6. The lists of leisure activities and subjects for 'study' appear quite random. Why, for example, are three different types of dance included (dance, ballet, tap) while there is no mention of drama, music, or any of the hundreds of other activities children may participate in? Why does the list of subjects include pottery and electronics, but not history, geography or any languages other than English? Many home educated children learn about all kinds of things through living their everyday lives, without differentiating between different 'subjects'. For these children and their parents, it is not necessary or possible to demarcate 'study' of English from that of religion, or cooking from science. This question will therefore be meaningless for them.
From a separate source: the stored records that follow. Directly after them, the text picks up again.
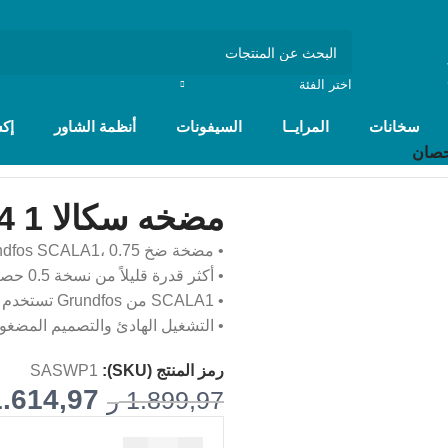
اختر الفئة
سخانات
المرايــا
السيفونات
أنظمة الشاور
إك
مضخه سكالا 1 3/4 حصان
• مضخة ضخ Grundfos SCALA1، 0.75 حصان، 220 فولت، صناعة صربية.
• أكثر قدرة قليلاً من نسخة 0.5 حصان.
• SCALA1 من Grundfos تستخدم تقنية السرعة المتغيرة للحفاظ على ضغط ثابت مع أدنى هدر للطاقة.
• التشغيل الهادئ والتصميم المضغو
رمز المنتج (SKU):
SASWP1
1.614,97
1.899,97
ر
7. What is the purpose of asking both children and parents whether the children read every day and for how long? For anyone who can read, reading is not a discrete activity that happens for a specific period of time each day. As well as enabling people to sit down and read a book, it is a skill used in all other aspects of life, and therefore cannot be measured in the way suggested by the questionnaire.
8. How will your research take account of the fact that some children may have not considered their plans for age 16? Or that their plans may change between now and when they reach that age? Many home educated children choose paths at or before age 16 that are not included on your list. For example, following courses of study other than GCSEs (eg Open University courses, Diplomas, or IGCSEs), becoming self-employed, or some combination of these with continuing home education.
9. Why does the children's questionnaire ask about whether children felt they could talk to adults at school about any problems, but not about whether they have someone to talk to about any problems now that they are home educated?
Having seen the memorandum submitted by Ofsted to the Children, Families and Schools Select Committee's inquiry into the Badman Review of Elective Home Education (http://www.publications.parliament.uk/pa/cm200809/cmselect/cmchilsch/mem...), we are very concerned about any research into home educated children's lives being carried out on behalf of an organisation which believes that parents should be subjected to a CRB check before being permitted to educate their own children.
We are struck by the contrast between Ofsted's concern for the rights of home educated children to express a view about where they should be educated, and the response of schools and local authorities to those school pupils who express a view on their place of education by truanting or refusing to attend school. Will Ofsted now be recommending that the views of children being registered at school should be sought, and that statutory guidance should be issued to local authorities on the steps to be taken if a child does not wish to be educated at school?
For your information, a recent survey of home educated children and young people found that over 95% of the 771 respondents felt that their rights had been taken into account when the decision was made to choose home education. (http://www.ukhome-educators.co.uk/Survey/Home%20Educated%20Children%20Su...). Indeed many stated that the decision had wholly or primarily been their own.
We suggest that if you want to understand home education, you begin by reading the available research on the subject. For example:
- Paula Rothermel's 2002 study of over 1000 home educated children (http://www.pjrothermel.com/phd/Home.htm)
- How children learn at home, by Alan Thomas and Harriet Pattison (Continuum International Press, 2008)
- The Face of Home-based Education 1: Who, Why and How?, by Mike Fortune-Wood (Educational Heretics Press, 2005)
- The Face of Home-based Education 2: Numbers, Support, Special Needs, by Mike Fortune-Wood (Educational Heretics Press, 2006)
We look forward to receiving your response to our questions and comments.